Yours in COBOL... Dino!
From: Paul Davis
Thanks a bunch - anything will help I suppose. From my email, I figure the lurker to poster ratio is pretty big - so we do it for the lurkers. (If the doomers managed to panic everyone who visits that site between now and Christmas!)
The guys who drive me nuts are the determined doomers. The ones who absolutely refuse to consider any possible outcome other than TEOTW. Some say they are paid, some say they are vendors trying to keep the buying fever up - I don't claim to know.
[OutingsR Note - you wouldn't be spreading false rumors, Sayn't Paul, would you?]
But something funny is going on - some of these guys are online over there a good 16 hrs a day - spreading as much panic as possible. That kind of up time on the Internet implies a LAN connection - which implies either roadrunner/cable modem or an ISDN/T1/T3/Satellite link. Bare minimum would be a second phone line and checking every half hour or so to post something - hard to do and troublesome. Several claim to be cashing in everything for Y2K preps - so where are they getting the cash for something expensive and (by their mode of thought) useless in just a few months? Does not add up at all - if you accept their stories.
To borrow from a famous doomer - BWAHAHAHAHAHAHAHA!
-- OutingsR (firstname.lastname@example.org), May 14, 1999.
"some of these guys are online over there a good 16 hrs a day"
Yup, that's me! T1 at work and a second line at home. I guess I'm in big trouble now, huh? <:)=
-- Sysman (email@example.com), May 14, 1999.
Paul sees unshaven guys in too-long trenchcoats hiding behind every bush, whispering into their cell phones, planning their next moves. "Dmitri, you there?" "I can hear you, Boris, so talk already." "We've got to scare more people somehow, right?" "Of course right. You know our orders!" "So how do we do it?" "I'm thinking, Boris, I'm thinking." "So hurry up with the thinking, it's starting to rain here."

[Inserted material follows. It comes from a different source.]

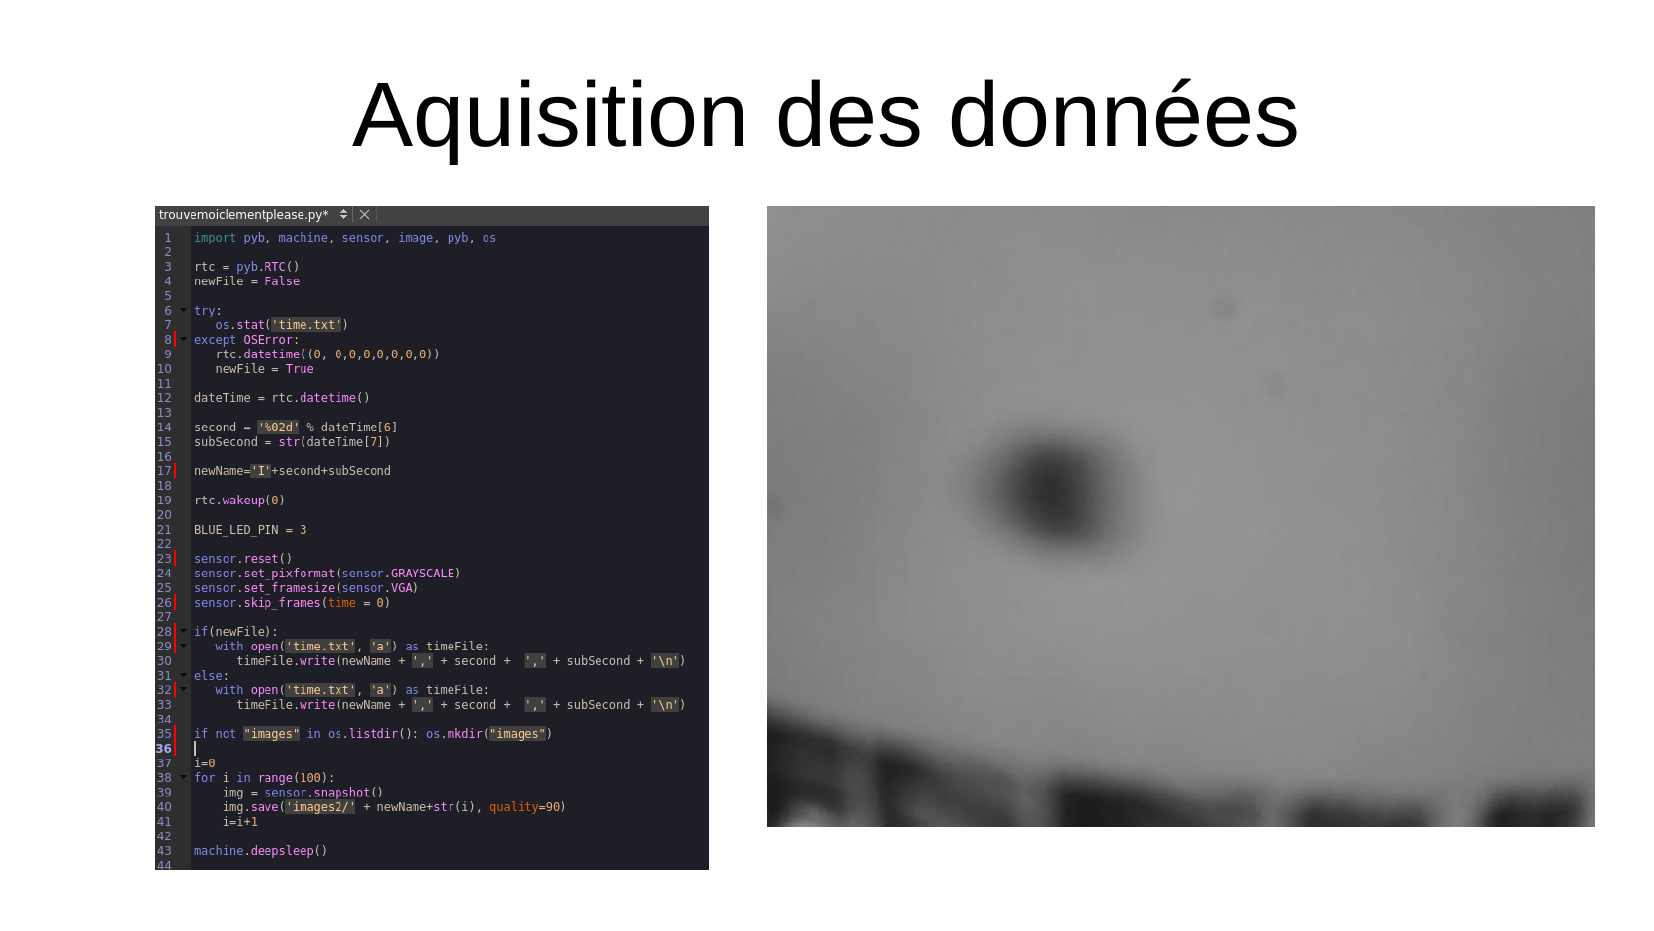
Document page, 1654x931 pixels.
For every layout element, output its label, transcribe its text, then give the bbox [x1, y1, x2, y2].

title Aquisition des données [82, 37, 1571, 193]
picture [155, 206, 709, 870]
picture [767, 206, 1595, 827]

-- Tom Carey (firstname.lastname@example.org), May 14, 1999.
No, just curious about several guys who seem to monitor this place at least 16 hours per day. A couple come very close to 24/7. You all know who I am talking about here - lets not get coy. And if there is anything in this world I am dead certain about, it is that you can't possibly do that with a phone modem, without at least the expense of running a second phone line into your house.
So if all your money is going for Y2K preps, WHY are you blowing more money on a fancy Internet hookup that you don't think will work after New Years?